• [Your task]
In the forum post below about removing a snake, condense the paragraph beginning "Today ( 20 October )" into a short bulleted list that keeps its main facts.

# 21



## Fuscus (Oct 20, 2013)

No - 21 is not my age, IQ nor the number of years I have been on APS. It is, however, the number of days it took to find and remove this snake.
According to my phone logs the woman first contacted me on 29 September 2013. I came and searched the place to no avail. This womans phobia was one of the strongest I have ever seen and she had already had another relocator through the place who said he saw a common tree snake but missed it.
On the seventh she saw the snake again and again I couldn't find it. During the search I actually had to attend another call ( for my first tiger snake ) and continued the search again. I doubt if her couch recovered from that search.
Today ( 20 October ) she called again and again I went around. This time the hubby had managed to confine the snake into a single room. He said it was in an old motherboard box, I put the box up onto a coffee table, opened it and there was a dark, non descript snake. It was around the normal size of a yellow faced whip snake and for a brief second I hesitated. I wasn't sure of the id.
Then it started to scarper and presented a safe oppertunity to tail. I lifted the tail and saw the orange spots, she and her toddler and her yap dog had been sharing the house for almost a month with a yearling eastern brown!

• [Data for review]

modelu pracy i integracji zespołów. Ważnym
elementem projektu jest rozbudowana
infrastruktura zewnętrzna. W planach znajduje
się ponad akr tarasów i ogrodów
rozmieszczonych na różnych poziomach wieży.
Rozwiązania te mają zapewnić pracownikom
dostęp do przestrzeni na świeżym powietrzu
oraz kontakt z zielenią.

• [Output]
- On 20 October the woman called again, and the poster went back.
- Her husband had confined the snake to a single room and said it was in an old motherboard box.
- The poster set the box on a coffee table and opened it to find a dark, nondescript snake.
- The snake was about the normal size of a yellow-faced whip snake, and the poster hesitated briefly, unsure of its identity.